How would I go about extracting the "Date:" header for the latest received message in an mbox file?

Note that it's not simply an issue of grep'ing for the latest occurrence of "^Date:", since it might as well be the date from a quoted reply, not actually the latest message received.

So, probably, some proper parsing would have to be involved.

grepmail seems to be good at grinding through mbox'es intelligently, however I can't seem to find a way to achieve this seemingly trivial task with it.

Any input?

Thanks.

E: Okay, I'm officially thick. ls -l mbox would probably do. So there.

Still, I'd be very interested in a more creative approach.


Solution 1:

Since you need something that understands the actual mbox format the canonical mail client mail or the customary more capable replacement mailx come to mind.

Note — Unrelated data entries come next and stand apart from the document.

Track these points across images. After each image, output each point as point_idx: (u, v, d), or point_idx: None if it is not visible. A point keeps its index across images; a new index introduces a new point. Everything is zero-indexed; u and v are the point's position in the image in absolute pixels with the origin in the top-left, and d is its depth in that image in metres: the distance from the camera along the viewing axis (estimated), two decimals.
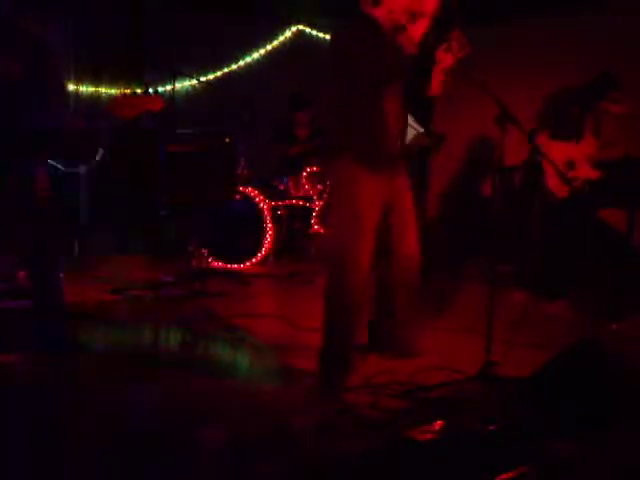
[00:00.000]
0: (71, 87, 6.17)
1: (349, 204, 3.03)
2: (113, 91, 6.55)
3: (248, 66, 7.05)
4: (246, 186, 5.43)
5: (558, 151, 4.27)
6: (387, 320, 3.29)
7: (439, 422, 2.38)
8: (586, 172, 4.28)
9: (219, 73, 6.92)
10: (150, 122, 5.32)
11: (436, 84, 3.12)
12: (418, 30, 2.98)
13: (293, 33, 7.22)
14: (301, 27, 7.26)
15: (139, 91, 4.02)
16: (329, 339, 3.05)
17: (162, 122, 4.85)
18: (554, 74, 5.70)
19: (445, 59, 2.98)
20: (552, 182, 4.28)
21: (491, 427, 2.32)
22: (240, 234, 5.34)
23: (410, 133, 6.69)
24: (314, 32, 7.30)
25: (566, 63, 5.72)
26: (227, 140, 5.25)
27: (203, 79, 6.59)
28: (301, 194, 5.77)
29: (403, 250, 3.19)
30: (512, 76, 5.79)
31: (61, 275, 3.37)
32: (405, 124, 3.34)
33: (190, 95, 6.73)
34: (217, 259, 5.30)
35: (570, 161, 4.29)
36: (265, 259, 5.38)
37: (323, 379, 3.03)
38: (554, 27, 5.83)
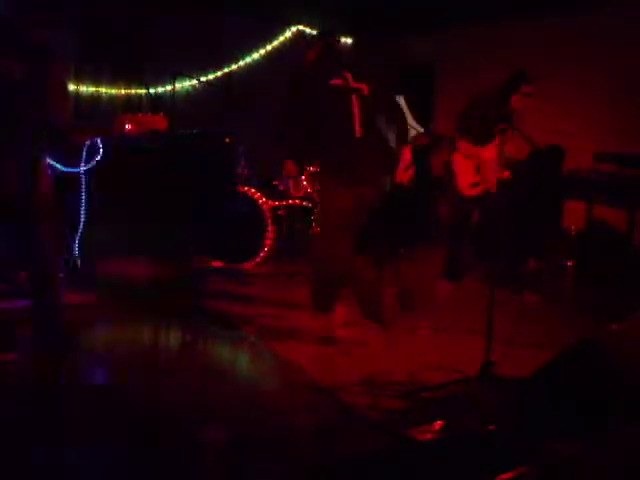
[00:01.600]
0: (71, 87, 6.16)
1: (325, 204, 3.81)
2: (113, 91, 6.55)
3: (248, 66, 7.04)
4: (246, 186, 5.43)
5: (470, 155, 4.38)
6: None
7: (439, 422, 2.39)
8: (495, 174, 4.31)
9: (219, 73, 6.92)
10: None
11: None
12: None
13: (293, 33, 7.22)
14: (301, 27, 7.26)
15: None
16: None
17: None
18: (554, 74, 5.72)
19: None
20: (461, 184, 4.45)
21: (491, 427, 2.32)
22: (240, 234, 5.33)
23: (410, 133, 6.72)
24: (314, 32, 7.30)
25: (567, 63, 5.74)
26: (227, 140, 5.24)
27: (203, 79, 6.58)
28: (301, 194, 5.77)
29: None
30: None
31: (61, 275, 3.37)
32: (383, 154, 3.82)
33: (190, 95, 6.72)
34: (217, 259, 5.30)
35: (479, 164, 4.37)
36: (265, 259, 5.38)
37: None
38: (554, 27, 5.83)
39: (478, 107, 4.39)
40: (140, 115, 3.09)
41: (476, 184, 4.37)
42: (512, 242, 4.33)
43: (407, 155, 3.80)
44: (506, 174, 4.24)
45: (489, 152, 4.30)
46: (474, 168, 4.38)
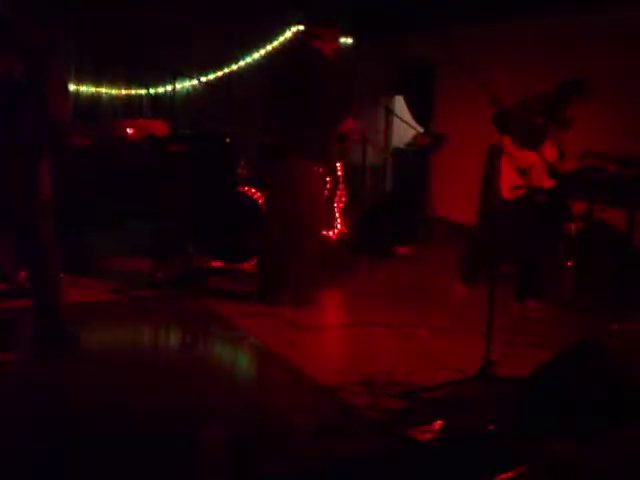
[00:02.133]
0: (71, 87, 6.16)
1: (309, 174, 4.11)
2: (113, 91, 6.55)
3: (248, 66, 7.04)
4: (246, 186, 5.43)
5: (519, 156, 4.31)
6: None
7: (439, 422, 2.39)
8: (541, 180, 4.29)
9: (219, 73, 6.92)
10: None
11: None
12: None
13: (293, 33, 7.21)
14: (301, 27, 7.25)
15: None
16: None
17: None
18: (554, 74, 5.71)
19: None
20: (503, 184, 4.34)
21: (491, 427, 2.32)
22: (240, 234, 5.33)
23: (410, 133, 6.72)
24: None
25: (566, 63, 5.73)
26: (227, 140, 5.24)
27: (203, 79, 6.58)
28: None
29: None
30: (511, 76, 5.79)
31: (61, 275, 3.38)
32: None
33: (190, 95, 6.72)
34: (217, 259, 5.30)
35: (528, 168, 4.33)
36: None
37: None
38: (554, 27, 5.83)
39: (527, 111, 4.34)
40: (141, 120, 3.08)
41: (518, 187, 4.31)
42: (523, 249, 4.33)
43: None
44: (551, 183, 4.24)
45: (536, 157, 4.27)
46: (517, 171, 4.32)
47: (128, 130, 2.95)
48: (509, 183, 4.28)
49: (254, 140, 5.60)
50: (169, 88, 6.31)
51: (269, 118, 4.42)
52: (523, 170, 4.31)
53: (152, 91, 6.41)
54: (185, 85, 6.69)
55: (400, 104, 7.60)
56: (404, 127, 6.44)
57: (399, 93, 7.57)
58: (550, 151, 4.33)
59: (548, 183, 4.29)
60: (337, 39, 4.21)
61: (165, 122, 3.04)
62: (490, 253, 3.96)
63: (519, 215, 4.28)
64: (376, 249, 5.94)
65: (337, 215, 5.41)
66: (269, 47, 7.14)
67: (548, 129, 4.35)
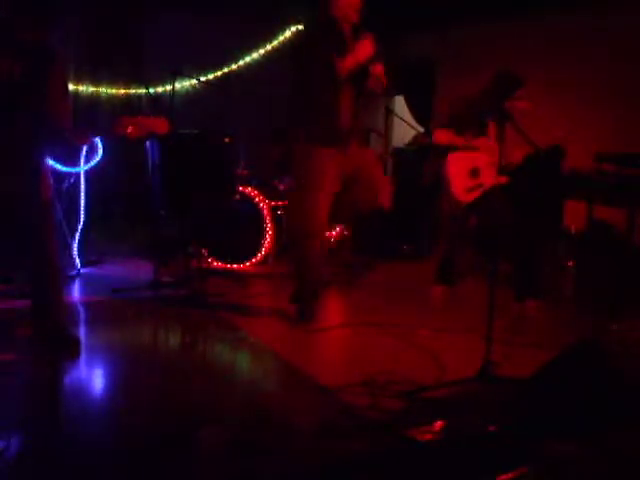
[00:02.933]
0: (71, 87, 6.16)
1: (305, 175, 3.78)
2: (113, 91, 6.55)
3: (248, 66, 7.04)
4: (246, 186, 5.43)
5: (464, 158, 4.27)
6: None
7: (439, 422, 2.39)
8: (492, 179, 4.26)
9: (219, 73, 6.92)
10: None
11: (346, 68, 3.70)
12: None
13: (293, 33, 7.21)
14: (301, 27, 7.25)
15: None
16: (300, 281, 3.91)
17: None
18: (554, 73, 5.72)
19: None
20: (457, 189, 4.30)
21: (491, 427, 2.32)
22: (240, 234, 5.33)
23: (410, 133, 6.72)
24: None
25: (567, 62, 5.73)
26: (227, 140, 5.24)
27: (203, 79, 6.58)
28: None
29: (367, 185, 3.91)
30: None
31: (61, 275, 3.38)
32: (356, 108, 3.88)
33: (190, 95, 6.72)
34: (217, 259, 5.30)
35: (475, 168, 4.29)
36: (265, 259, 5.38)
37: (299, 313, 3.90)
38: (554, 26, 5.83)
39: (468, 106, 4.32)
40: (140, 117, 3.07)
41: (473, 188, 4.30)
42: (514, 244, 4.29)
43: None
44: (503, 180, 4.19)
45: (485, 154, 4.25)
46: (469, 172, 4.30)
47: (128, 128, 2.95)
48: (463, 186, 4.27)
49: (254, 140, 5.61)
50: (169, 88, 6.31)
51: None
52: (474, 170, 4.29)
53: (152, 91, 6.41)
54: (185, 85, 6.69)
55: (400, 104, 7.61)
56: (404, 127, 6.44)
57: (399, 93, 7.57)
58: (493, 146, 4.27)
59: (500, 180, 4.25)
60: None
61: (165, 120, 3.03)
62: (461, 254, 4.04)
63: (493, 213, 4.25)
64: (376, 249, 5.96)
65: None
66: (269, 47, 7.14)
67: (487, 123, 4.33)
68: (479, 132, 4.30)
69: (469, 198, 4.26)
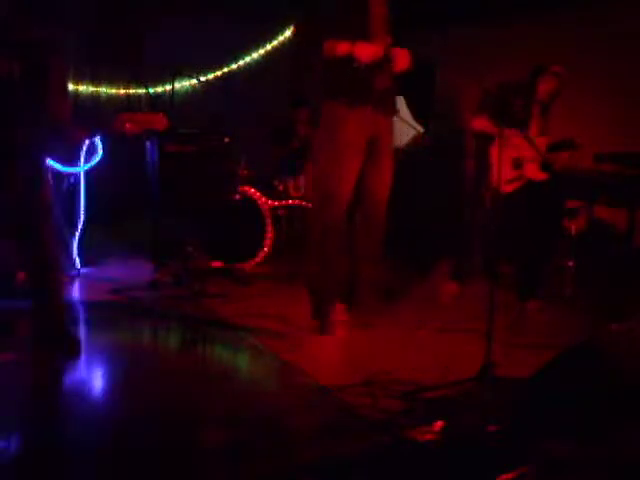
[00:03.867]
0: (71, 87, 6.16)
1: (332, 146, 3.39)
2: (113, 91, 6.55)
3: (248, 66, 7.04)
4: (246, 186, 5.43)
5: (509, 147, 4.15)
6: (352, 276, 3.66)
7: (439, 422, 2.38)
8: (532, 173, 4.21)
9: (219, 73, 6.92)
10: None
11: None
12: None
13: (293, 33, 7.22)
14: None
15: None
16: (312, 276, 3.57)
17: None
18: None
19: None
20: (499, 175, 4.25)
21: (491, 427, 2.32)
22: (240, 234, 5.33)
23: (410, 133, 6.72)
24: None
25: (566, 62, 5.73)
26: (227, 140, 5.24)
27: (203, 79, 6.58)
28: (301, 194, 5.77)
29: (370, 191, 3.52)
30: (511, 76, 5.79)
31: (61, 275, 3.37)
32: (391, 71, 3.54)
33: (190, 95, 6.72)
34: (217, 259, 5.30)
35: (518, 159, 4.22)
36: (265, 259, 5.38)
37: (315, 312, 3.59)
38: (554, 26, 5.83)
39: (504, 95, 4.23)
40: (140, 114, 3.06)
41: (514, 180, 4.22)
42: (523, 245, 4.30)
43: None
44: (544, 176, 4.17)
45: (529, 147, 4.19)
46: (512, 163, 4.23)
47: (126, 124, 2.94)
48: (505, 175, 4.16)
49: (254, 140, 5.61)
50: (169, 88, 6.31)
51: None
52: (517, 161, 4.22)
53: (151, 90, 6.41)
54: (185, 85, 6.69)
55: (400, 104, 7.60)
56: (404, 127, 6.44)
57: (399, 93, 7.56)
58: (540, 140, 4.25)
59: (541, 176, 4.21)
60: None
61: (163, 116, 3.02)
62: (487, 250, 3.95)
63: (516, 210, 4.21)
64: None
65: None
66: (269, 47, 7.15)
67: (531, 115, 4.28)
68: (521, 120, 4.23)
69: (508, 189, 4.21)
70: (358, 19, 3.39)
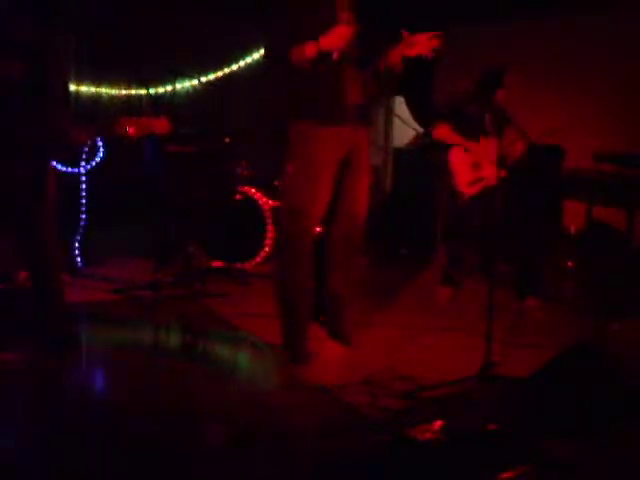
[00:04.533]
0: (72, 88, 6.17)
1: (304, 162, 3.15)
2: (114, 92, 6.55)
3: (248, 66, 7.04)
4: (246, 186, 5.43)
5: (466, 151, 4.32)
6: (323, 289, 3.41)
7: (439, 422, 2.38)
8: (492, 172, 4.28)
9: (219, 73, 6.92)
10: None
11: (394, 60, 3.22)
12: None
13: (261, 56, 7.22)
14: None
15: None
16: (282, 298, 3.31)
17: None
18: (553, 74, 5.72)
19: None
20: (460, 182, 4.34)
21: (491, 427, 2.32)
22: (240, 234, 5.33)
23: (410, 133, 6.72)
24: None
25: (566, 62, 5.73)
26: (227, 140, 5.24)
27: (203, 79, 6.58)
28: None
29: (347, 208, 3.31)
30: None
31: (61, 275, 3.38)
32: (364, 82, 3.25)
33: (190, 95, 6.72)
34: (217, 259, 5.30)
35: (476, 162, 4.33)
36: (265, 259, 5.38)
37: (286, 340, 3.28)
38: (554, 27, 5.83)
39: (459, 103, 4.36)
40: (142, 118, 3.08)
41: (475, 182, 4.33)
42: (515, 243, 4.31)
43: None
44: (502, 174, 4.20)
45: (486, 147, 4.29)
46: (471, 165, 4.34)
47: (129, 128, 2.95)
48: (466, 179, 4.30)
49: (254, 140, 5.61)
50: (169, 88, 6.31)
51: None
52: (475, 164, 4.32)
53: (152, 91, 6.41)
54: (185, 85, 6.70)
55: (400, 104, 7.60)
56: (404, 127, 6.44)
57: (399, 93, 7.56)
58: (492, 142, 4.31)
59: (499, 173, 4.27)
60: None
61: (166, 120, 3.04)
62: (483, 249, 3.99)
63: (487, 210, 4.27)
64: (377, 249, 5.95)
65: None
66: None
67: (484, 118, 4.36)
68: (476, 127, 4.33)
69: (471, 191, 4.30)
70: (324, 15, 3.08)
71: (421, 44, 3.11)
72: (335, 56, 3.05)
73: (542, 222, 4.72)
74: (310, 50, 2.98)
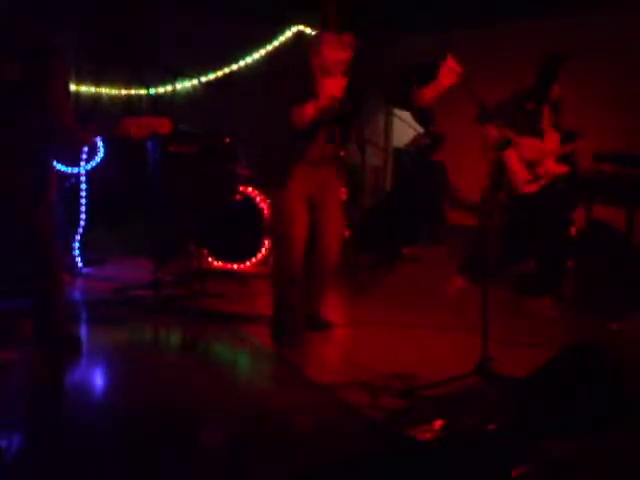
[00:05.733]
0: (72, 88, 6.16)
1: (279, 208, 3.49)
2: (114, 91, 6.55)
3: (248, 66, 7.04)
4: (246, 186, 5.43)
5: (525, 148, 4.30)
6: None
7: (439, 421, 2.39)
8: (553, 168, 4.31)
9: (219, 73, 6.92)
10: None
11: (428, 98, 3.33)
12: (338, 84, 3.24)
13: (293, 33, 7.21)
14: (301, 27, 7.26)
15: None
16: (277, 313, 3.59)
17: None
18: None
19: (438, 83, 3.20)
20: (518, 178, 4.33)
21: (491, 427, 2.32)
22: (240, 234, 5.33)
23: (410, 133, 6.72)
24: (314, 32, 7.30)
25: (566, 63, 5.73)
26: (227, 140, 5.24)
27: (203, 79, 6.58)
28: None
29: (321, 244, 3.57)
30: (509, 77, 5.79)
31: (61, 275, 3.38)
32: (338, 139, 3.49)
33: (190, 95, 6.72)
34: (217, 259, 5.30)
35: (536, 158, 4.32)
36: (265, 259, 5.38)
37: (275, 342, 3.53)
38: (554, 28, 5.83)
39: (519, 101, 4.33)
40: (144, 118, 3.08)
41: (533, 180, 4.31)
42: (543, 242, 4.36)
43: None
44: (564, 169, 4.24)
45: (540, 145, 4.28)
46: (528, 164, 4.33)
47: (131, 129, 2.95)
48: (523, 177, 4.29)
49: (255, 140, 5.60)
50: (169, 88, 6.31)
51: None
52: (530, 162, 4.31)
53: (152, 91, 6.41)
54: (185, 85, 6.69)
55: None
56: (404, 127, 6.44)
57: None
58: (552, 136, 4.34)
59: (561, 169, 4.30)
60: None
61: (168, 120, 3.04)
62: (498, 250, 3.99)
63: (543, 207, 4.30)
64: (377, 249, 5.95)
65: None
66: (269, 47, 7.14)
67: (542, 114, 4.35)
68: (531, 123, 4.32)
69: (530, 190, 4.30)
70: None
71: (445, 75, 3.18)
72: (335, 104, 3.21)
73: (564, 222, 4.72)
74: (309, 110, 3.17)
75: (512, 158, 4.31)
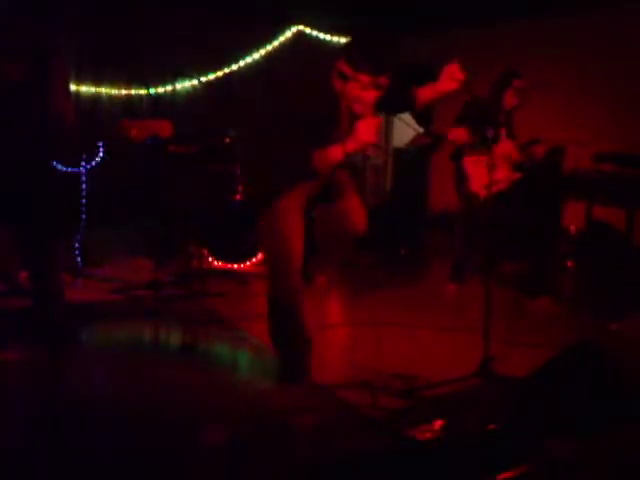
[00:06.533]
0: (72, 88, 6.16)
1: (272, 225, 3.07)
2: (114, 92, 6.55)
3: (248, 66, 7.05)
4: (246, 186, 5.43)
5: (482, 155, 4.40)
6: None
7: (439, 421, 2.39)
8: (505, 174, 4.43)
9: (219, 73, 6.92)
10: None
11: (423, 99, 3.23)
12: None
13: (293, 33, 7.22)
14: (301, 27, 7.26)
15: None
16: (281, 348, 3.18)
17: None
18: (553, 75, 5.72)
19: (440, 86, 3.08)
20: (474, 184, 4.46)
21: (491, 427, 2.32)
22: (240, 234, 5.33)
23: (410, 133, 6.73)
24: (314, 32, 7.30)
25: (566, 63, 5.74)
26: (227, 140, 5.24)
27: (203, 79, 6.58)
28: None
29: (348, 218, 3.29)
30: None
31: (61, 275, 3.38)
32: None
33: (190, 95, 6.73)
34: (217, 259, 5.30)
35: (492, 165, 4.38)
36: (265, 259, 5.38)
37: (285, 366, 3.13)
38: (554, 28, 5.83)
39: (475, 107, 4.43)
40: (145, 120, 3.09)
41: (490, 184, 4.36)
42: (528, 243, 4.41)
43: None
44: (517, 176, 4.34)
45: (502, 150, 4.37)
46: (488, 168, 4.37)
47: (132, 131, 2.96)
48: (482, 182, 4.35)
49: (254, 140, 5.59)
50: (169, 88, 6.31)
51: None
52: (491, 167, 4.36)
53: (152, 91, 6.42)
54: (186, 85, 6.70)
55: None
56: (404, 127, 6.44)
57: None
58: (506, 145, 4.43)
59: (514, 176, 4.42)
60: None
61: (169, 122, 3.05)
62: (487, 249, 4.02)
63: (504, 209, 4.38)
64: (377, 249, 5.95)
65: None
66: (269, 47, 7.15)
67: (498, 122, 4.50)
68: (493, 130, 4.40)
69: (487, 193, 4.35)
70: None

mailx  -f /path/to/mbox -H 

Since new messages are appended that should list your messages in order of reception.

Solution 2:

As a starting point you could do something like this to find the From line at the start of the last mail.

tac "$MAIL" | grep -m1 '^From '

A line starting with From indicates the starting point of a mail within the mbox file. It also contains the time at which it was received, which is usually more reliable than any other timestamp found within the mail headers.

If you specifically want a Date header and not the From line, you could do something like this:

tac "$MAIL" | awk '/^Date: / {print} ; /^From / {exit}' | tail -1

This will print the first line starting with Date: in the last mail. However if the headers of the last mail have no Date header, it could still be matching the contents rather than header, so you would somehow need to ensure the mail actually has a Date header.